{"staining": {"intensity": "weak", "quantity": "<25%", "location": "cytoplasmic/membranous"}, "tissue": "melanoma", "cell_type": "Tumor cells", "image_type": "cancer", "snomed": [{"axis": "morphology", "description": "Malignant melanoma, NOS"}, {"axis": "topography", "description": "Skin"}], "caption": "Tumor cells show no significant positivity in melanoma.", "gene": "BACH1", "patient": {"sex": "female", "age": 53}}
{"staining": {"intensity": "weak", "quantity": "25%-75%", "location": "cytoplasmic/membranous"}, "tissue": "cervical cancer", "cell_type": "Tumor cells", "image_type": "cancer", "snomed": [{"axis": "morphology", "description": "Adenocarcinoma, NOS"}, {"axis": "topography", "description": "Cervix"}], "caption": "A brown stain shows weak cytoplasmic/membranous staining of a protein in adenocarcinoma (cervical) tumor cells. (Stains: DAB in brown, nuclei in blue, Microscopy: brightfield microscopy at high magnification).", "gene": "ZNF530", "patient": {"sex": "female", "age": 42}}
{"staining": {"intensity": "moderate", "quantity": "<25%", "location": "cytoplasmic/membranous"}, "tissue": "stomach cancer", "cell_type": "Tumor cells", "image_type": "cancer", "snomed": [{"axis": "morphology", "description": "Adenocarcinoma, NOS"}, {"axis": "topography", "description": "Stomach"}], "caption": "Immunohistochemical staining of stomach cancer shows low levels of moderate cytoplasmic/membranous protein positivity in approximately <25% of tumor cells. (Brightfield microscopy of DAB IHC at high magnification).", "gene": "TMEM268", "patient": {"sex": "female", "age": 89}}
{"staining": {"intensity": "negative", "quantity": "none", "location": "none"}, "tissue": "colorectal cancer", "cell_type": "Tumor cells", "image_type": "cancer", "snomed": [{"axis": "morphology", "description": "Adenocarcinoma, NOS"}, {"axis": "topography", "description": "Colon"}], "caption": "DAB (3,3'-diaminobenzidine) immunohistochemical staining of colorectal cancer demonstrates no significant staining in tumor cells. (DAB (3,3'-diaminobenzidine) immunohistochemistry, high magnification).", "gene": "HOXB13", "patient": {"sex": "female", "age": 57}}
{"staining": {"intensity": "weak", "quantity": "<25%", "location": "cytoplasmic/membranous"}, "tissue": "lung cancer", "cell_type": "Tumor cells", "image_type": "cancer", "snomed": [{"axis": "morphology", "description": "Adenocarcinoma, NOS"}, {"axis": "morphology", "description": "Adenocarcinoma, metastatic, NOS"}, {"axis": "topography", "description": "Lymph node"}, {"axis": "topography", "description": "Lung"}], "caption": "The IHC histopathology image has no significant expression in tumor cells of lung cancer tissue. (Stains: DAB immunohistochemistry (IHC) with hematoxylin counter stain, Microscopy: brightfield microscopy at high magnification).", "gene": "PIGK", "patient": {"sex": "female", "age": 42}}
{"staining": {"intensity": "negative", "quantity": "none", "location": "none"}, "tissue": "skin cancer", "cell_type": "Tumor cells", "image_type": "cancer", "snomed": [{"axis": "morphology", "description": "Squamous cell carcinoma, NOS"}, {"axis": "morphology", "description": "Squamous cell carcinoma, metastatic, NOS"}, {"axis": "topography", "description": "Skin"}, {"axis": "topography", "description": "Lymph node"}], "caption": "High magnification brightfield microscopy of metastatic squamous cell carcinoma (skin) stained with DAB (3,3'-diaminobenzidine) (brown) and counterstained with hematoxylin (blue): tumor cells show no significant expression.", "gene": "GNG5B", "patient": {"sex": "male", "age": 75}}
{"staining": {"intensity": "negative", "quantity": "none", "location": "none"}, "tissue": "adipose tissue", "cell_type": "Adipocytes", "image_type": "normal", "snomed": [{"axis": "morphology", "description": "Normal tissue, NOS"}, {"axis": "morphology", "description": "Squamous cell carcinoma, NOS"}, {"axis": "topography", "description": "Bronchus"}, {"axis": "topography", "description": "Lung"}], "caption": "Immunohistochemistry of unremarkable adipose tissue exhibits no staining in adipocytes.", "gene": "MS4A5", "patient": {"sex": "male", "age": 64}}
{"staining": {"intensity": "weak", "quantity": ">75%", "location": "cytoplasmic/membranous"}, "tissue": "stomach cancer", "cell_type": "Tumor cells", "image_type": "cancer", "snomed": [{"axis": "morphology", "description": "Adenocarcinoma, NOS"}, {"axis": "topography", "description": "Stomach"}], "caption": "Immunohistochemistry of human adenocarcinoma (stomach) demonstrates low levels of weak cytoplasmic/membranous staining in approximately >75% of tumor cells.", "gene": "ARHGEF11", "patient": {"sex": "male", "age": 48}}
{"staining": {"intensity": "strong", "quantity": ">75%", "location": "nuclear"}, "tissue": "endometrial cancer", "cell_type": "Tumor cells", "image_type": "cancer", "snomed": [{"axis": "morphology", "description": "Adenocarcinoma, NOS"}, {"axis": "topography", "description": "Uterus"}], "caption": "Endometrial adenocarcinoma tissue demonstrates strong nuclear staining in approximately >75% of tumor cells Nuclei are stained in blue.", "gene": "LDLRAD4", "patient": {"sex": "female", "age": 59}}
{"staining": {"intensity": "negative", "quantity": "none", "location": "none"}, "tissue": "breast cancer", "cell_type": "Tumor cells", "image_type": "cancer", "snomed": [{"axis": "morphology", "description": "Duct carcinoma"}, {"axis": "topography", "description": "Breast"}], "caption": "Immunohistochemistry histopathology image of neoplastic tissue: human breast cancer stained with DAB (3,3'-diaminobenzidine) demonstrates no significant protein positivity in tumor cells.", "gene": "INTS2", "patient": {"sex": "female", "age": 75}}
#####
DESCRIPTION OF THE TASK:
Please copy out every entry exactly, with nothing omitted.

FINISHED EXERCISE:
{"staining": {"intensity": "weak", "quantity": "<25%", "location": "cytoplasmic/membranous"}, "tissue": "melanoma", "cell_type": "Tumor cells", "image_type": "cancer", "snomed": [{"axis": "morphology", "description": "Malignant melanoma, NOS"}, {"axis": "topography", "description": "Skin"}], "caption": "Tumor cells show no significant positivity in melanoma.", "gene": "BACH1", "patient": {"sex": "female", "age": 53}}
{"staining": {"intensity": "weak", "quantity": "25%-75%", "location": "cytoplasmic/membranous"}, "tissue": "cervical cancer", "cell_type": "Tumor cells", "image_type": "cancer", "snomed": [{"axis": "morphology", "description": "Adenocarcinoma, NOS"}, {"axis": "topography", "description": "Cervix"}], "caption": "A brown stain shows weak cytoplasmic/membranous staining of a protein in adenocarcinoma (cervical) tumor cells. (Stains: DAB in brown, nuclei in blue, Microscopy: brightfield microscopy at high magnification).", "gene": "ZNF530", "patient": {"sex": "female", "age": 42}}
{"staining": {"intensity": "moderate", "quantity": "<25%", "location": "cytoplasmic/membranous"}, "tissue": "stomach cancer", "cell_type": "Tumor cells", "image_type": "cancer", "snomed": [{"axis": "morphology", "description": "Adenocarcinoma, NOS"}, {"axis": "topography", "description": "Stomach"}], "caption": "Immunohistochemical staining of stomach cancer shows low levels of moderate cytoplasmic/membranous protein positivity in approximately <25% of tumor cells. (Brightfield microscopy of DAB IHC at high magnification).", "gene": "TMEM268", "patient": {"sex": "female", "age": 89}}
{"staining": {"intensity": "negative", "quantity": "none", "location": "none"}, "tissue": "colorectal cancer", "cell_type": "Tumor cells", "image_type": "cancer", "snomed": [{"axis": "morphology", "description": "Adenocarcinoma, NOS"}, {"axis": "topography", "description": "Colon"}], "caption": "DAB (3,3'-diaminobenzidine) immunohistochemical staining of colorectal cancer demonstrates no significant staining in tumor cells. (DAB (3,3'-diaminobenzidine) immunohistochemistry, high magnification).", "gene": "HOXB13", "patient": {"sex": "female", "age": 57}}
{"staining": {"intensity": "weak", "quantity": "<25%", "location": "cytoplasmic/membranous"}, "tissue": "lung cancer", "cell_type": "Tumor cells", "image_type": "cancer", "snomed": [{"axis": "morphology", "description": "Adenocarcinoma, NOS"}, {"axis": "morphology", "description": "Adenocarcinoma, metastatic, NOS"}, {"axis": "topography", "description": "Lymph node"}, {"axis": "topography", "description": "Lung"}], "caption": "The IHC histopathology image has no significant expression in tumor cells of lung cancer tissue. (Stains: DAB immunohistochemistry (IHC) with hematoxylin counter stain, Microscopy: brightfield microscopy at high magnification).", "gene": "PIGK", "patient": {"sex": "female", "age": 42}}
{"staining": {"intensity": "negative", "quantity": "none", "location": "none"}, "tissue": "skin cancer", "cell_type": "Tumor cells", "image_type": "cancer", "snomed": [{"axis": "morphology", "description": "Squamous cell carcinoma, NOS"}, {"axis": "morphology", "description": "Squamous cell carcinoma, metastatic, NOS"}, {"axis": "topography", "description": "Skin"}, {"axis": "topography", "description": "Lymph node"}], "caption": "High magnification brightfield microscopy of metastatic squamous cell carcinoma (skin) stained with DAB (3,3'-diaminobenzidine) (brown) and counterstained with hematoxylin (blue): tumor cells show no significant expression.", "gene": "GNG5B", "patient": {"sex": "male", "age": 75}}
{"staining": {"intensity": "negative", "quantity": "none", "location": "none"}, "tissue": "adipose tissue", "cell_type": "Adipocytes", "image_type": "normal", "snomed": [{"axis": "morphology", "description": "Normal tissue, NOS"}, {"axis": "morphology", "description": "Squamous cell carcinoma, NOS"}, {"axis": "topography", "description": "Bronchus"}, {"axis": "topography", "description": "Lung"}], "caption": "Immunohistochemistry of unremarkable adipose tissue exhibits no staining in adipocytes.", "gene": "MS4A5", "patient": {"sex": "male", "age": 64}}
{"staining": {"intensity": "weak", "quantity": ">75%", "location": "cytoplasmic/membranous"}, "tissue": "stomach cancer", "cell_type": "Tumor cells", "image_type": "cancer", "snomed": [{"axis": "morphology", "description": "Adenocarcinoma, NOS"}, {"axis": "topography", "description": "Stomach"}], "caption": "Immunohistochemistry of human adenocarcinoma (stomach) demonstrates low levels of weak cytoplasmic/membranous staining in approximately >75% of tumor cells.", "gene": "ARHGEF11", "patient": {"sex": "male", "age": 48}}
{"staining": {"intensity": "strong", "quantity": ">75%", "location": "nuclear"}, "tissue": "endometrial cancer", "cell_type": "Tumor cells", "image_type": "cancer", "snomed": [{"axis": "morphology", "description": "Adenocarcinoma, NOS"}, {"axis": "topography", "description": "Uterus"}], "caption": "Endometrial adenocarcinoma tissue demonstrates strong nuclear staining in approximately >75% of tumor cells Nuclei are stained in blue.", "gene": "LDLRAD4", "patient": {"sex": "female", "age": 59}}
{"staining": {"intensity": "negative", "quantity": "none", "location": "none"}, "tissue": "breast cancer", "cell_type": "Tumor cells", "image_type": "cancer", "snomed": [{"axis": "morphology", "description": "Duct carcinoma"}, {"axis": "topography", "description": "Breast"}], "caption": "Immunohistochemistry histopathology image of neoplastic tissue: human breast cancer stained with DAB (3,3'-diaminobenzidine) demonstrates no significant protein positivity in tumor cells.", "gene": "INTS2", "patient": {"sex": "female", "age": 75}}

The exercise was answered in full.